No storm-petrels today, not a surprise, this being close to their normal departure. No phalaropes was kind of a surprise.
List from the birds from the ocean;
Surf Scoter    21
Pomarine Jaeger    8
Cassin's Auklet     8
Sabine's Gull    2
Bonaparte's Gulls    10
Heermann's Gull   12  (several on the Thirty Mile Bank)
Western Gull  100
California Gull 15
Common Loon    5
Pacific Loon    1
loon sp.    25
Northern Fulmar    5    ( 4 gray, one white morph )

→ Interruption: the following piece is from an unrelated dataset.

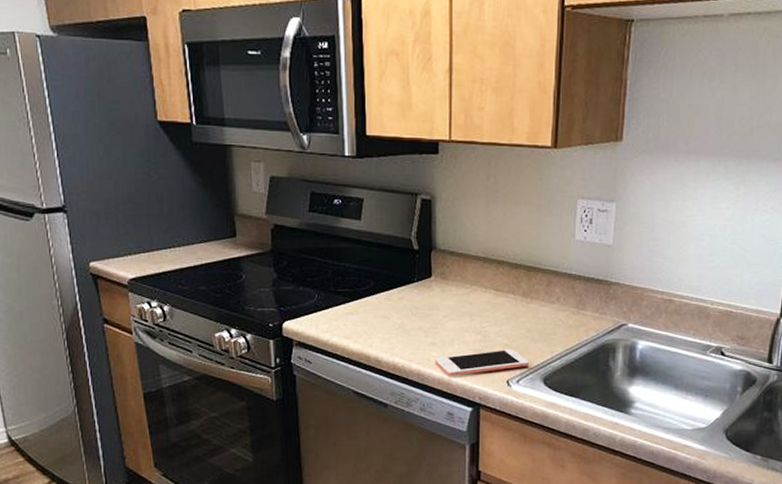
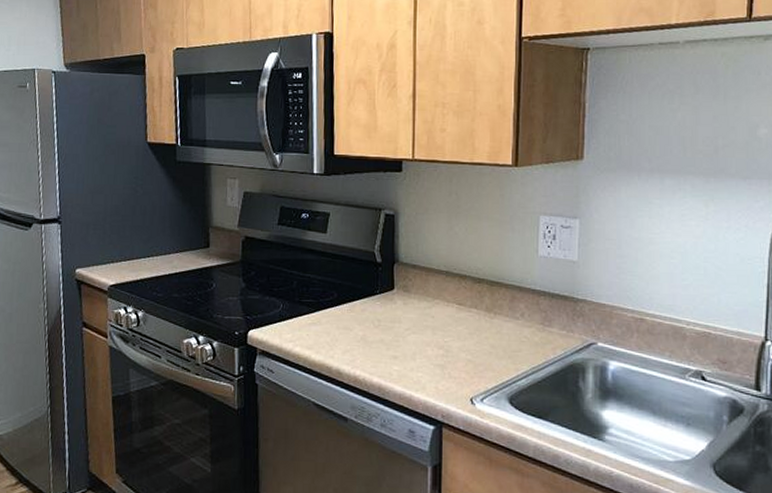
cell phone: present [435,349,530,376] -> none [396,365,494,392]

Pink-footed Shearwater     7
Black-vented Shearwater     350
Brown Booby   6
Brandt's Cormorant    9
Brown Pelican    22
As a side note; We checked the San Diego Bait receivers for the Red-footed Booby at both ends of the day with no success. For what it's worth, I did ask an employee on the dock if the booby had been seen that day. He replied he had not, but that "it came and went, and that they were down to just the one the other had left"  I ask if he had had two? He said yes, and that they had been feeding both of them. I asked if they were light brown coffee colored and he said yes. So maybe two Red-footed Boobies?  Might be worth checking photos if they exist? Not that far fetched considering the number of red-footed Boobies we'd seen this fall.
We did also check the old fuel dock (a roosting spot for cormorants), the security fence, Ballast Point ( a.m.), and Zuniga Jetty ( p.m.). 
We did have a few Black Turnstones, on Zuniga Jetty, with one on the bait dock and one on the security fence for about a  dozen. No other rocky shore birds seen.